Imaginei tudo isso ouvindo uma das músicas mais desesperadoras que eu conheço. Senti que um dia poderia ser eu, ali em um daqueles aviões, fazendo exatamente a mesma rota aérea que eles, deixando minha família, minha terra, tudo o que eu conheço, para me jogar de cabeça no sonho que desde criança tenho de viver algum tempo fora do Brasil. Em Belfast - hardtostarboard,hardtostarboard tocando -, Frankfurt ou Vancouver. Maldito desespero e sensação de vazio, pânico. A música dava um tom bem dramático em tudo. A Torre estava escura, não havia luz lá em cima que eu pudesse acender. Parecia mesmo que era eu lá no ar, voando para longe, deixando tudo para trás. Podia sentir meus dedos molhados na face e depois ver as lágrimas brilhando na minha mão, pela luz bruxuleante da rua. 
Suponho que foi nesse momento que o último avião estava já tão alto que quase não era mais possível ver suas luzes piscando, já tinha há muito terminado seu contorno aéreo e agora rumava para leste. Antes eu havia me perguntado porque esses aviões tinham que fazer essa manobra, sendo que seria muito mais fácil virar direto para a direita, sentido leste, mas depois pensei que devia ser por algum bom motivo de segurança que eu desconheço. Mas, de qualquer modo, eu continuava seguindo com o olhar as luzes da segunda aeronave, ainda imaginando que eu estava lá dentro, enquanto Hard to Starboard estava em seus segundos finais. No exato momento em que, mesmo me contorcendo ao máximo pela janela para continuar vendo o avião e ele desapareceu escondido pelo telhado da casa, a música melancólica acabou e começou a tocar a divertida Misunderstood. Foi perfeito. Foi exato. 

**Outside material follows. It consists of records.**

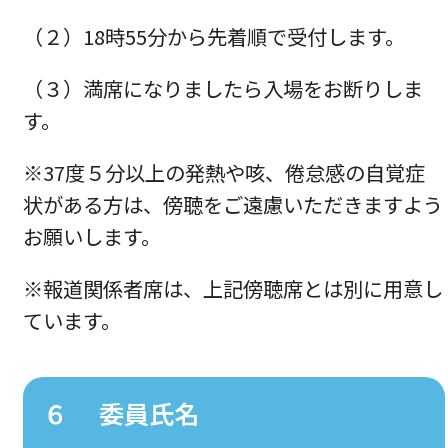
（２）18時55分から先着順で受付します。
（３）満席になりましたら入場をお断りしま
す。
※37度５分以上の発熱や咳、倦怠感の自覚症
状がある方は、傍聴をご遠慮いただきますよう
お願いします。
※報道関係者席は、上記傍聴席とは別に用意し
ています。
６ 委員氏名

Fui invadida pela sensação de "pegadinha do Malandro" e acabei me perguntando como fiquei tão diferente durante os 6'51'' de Hard to Starboard. Lembrei como algumas músicas tem um poder incrível de alterar estados de espírito.

Enfim, mesmo após isso, não desisti do meu sonho de viajar para longe. A sensação de vazio foi aterrorizante, mas acho que isso as vezes é necessário para te por no chão e te lembrar que por mais perfeitos que pareçam os sonhos, eles não são um mar de rosas. (Ai que bontinho isso, tããão clichê!)

Não importa, talvez tudo isso tenha sido um mal entendido.